119 JCPenney Store Properties Sold to Boston Firm in $947 Million Deal

After accounting for closing costs, between $928 million and $932 million will be distributed to beneficiaries.
Published: 7/30/2025, 10:40:49 PM EDT
119 JCPenney Store Properties Sold to Boston Firm in $947 Million Deal
Customers enter a JCPenney store in San Bruno, Calif., on Sept. 1, 2023. (Justin Sullivan/Getty Images)

A trust holding JCPenney store properties announced last week it has finalized a binding agreement to sell its entire 119-property portfolio for $947 million in cash to a Boston-based investment firm, marking one of the largest retail real estate transactions of the year.

Copper Property CTL Pass Through Trust disclosed that it entered into the amended purchase agreement July 23 with an affiliate of Onyx Partners Ltd., concluding an extensive marketing process conducted by commercial real estate firm Newmark.

The transaction involves properties currently subject to long-term triple-net master leases with Penney Intermediate Holdings LLC and its affiliates. The arrangement means tenants are responsible for property taxes, insurance, and maintenance costs, in addition to base rent.

The sale is scheduled to close by Sept. 8, pending standard real estate closing conditions.

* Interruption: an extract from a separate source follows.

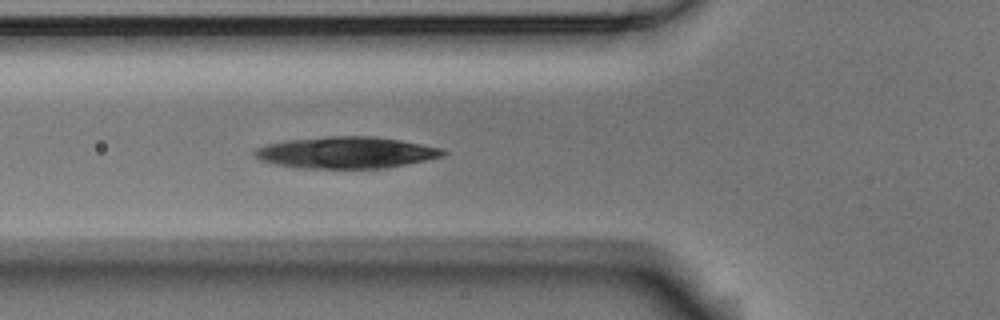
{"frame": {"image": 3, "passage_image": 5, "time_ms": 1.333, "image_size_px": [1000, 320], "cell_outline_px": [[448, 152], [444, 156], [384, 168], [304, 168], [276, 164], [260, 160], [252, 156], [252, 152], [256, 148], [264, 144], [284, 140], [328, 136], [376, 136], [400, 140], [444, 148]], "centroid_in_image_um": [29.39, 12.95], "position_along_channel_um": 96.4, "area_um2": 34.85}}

According to principal financial officer Larry Finger, who discussed the transaction during a July 28 conference call, creditors of JCPenney will receive the distribution funds. After accounting for closing costs, between $928 million and $932 million will be distributed to beneficiaries.
JCPenney has been working to stabilize operations following its emergence from bankruptcy proceedings four years ago.
JCPenney's corporate history spans more than a century, according to company information found on its website. The retailer was established in 1902 in Kemmerer, Wyoming, under the original name "The Golden Rule" store, reflecting founder James Cash Penney's business philosophy of treating customers with respect and fairness.

JCPenney donated its corporate archives and founder papers to Southern Methodist University's DeGoyler Library in 2004. The collection includes more than 20,000 photographs and 1,500 linear feet of correspondence, speeches, ledgers, catalogs, and publications documenting over 100 years of corporate history.

The retailer currently operates as one of the nation's largest sellers of apparel, home goods, jewelry, and beauty products. Its portfolio includes both private label brands and national merchandise, with several exclusive private brands including Liz Claiborne, Stafford, Okie Dokie, and Worthington.

In January 2025, JCPenney and SPARC Group announced plans to merge into a new organization called Catalyst Brands. The combined entity would oversee 1,800 retail locations, employ 60,000 people, maintain nearly $1 billion in liquid assets, and serve more than 60 million customers.

"The merger should result in significant synergies with cost savings for all brands in the portfolio from lowered customer acquisition cost to product development savings," business consultant Joseph Raetzer told The Epoch Times regarding the combination.

According to retail analyst Sidharth Ramsinghaney of Twilio, the merger represents "a watershed moment in retail consolidation" driven by operational efficiency needs, customer data utilization opportunities, and portfolio diversification requirements.

The property trust hosted a conference call on Monday, July 28, to discuss the transaction details with investors and analysts. The call included a question-and-answer session with trust management representatives.

Additional trust information, including monthly and quarterly reports plus Securities and Exchange Commission filings, remains accessible through the trust's official website at ctltrust.net.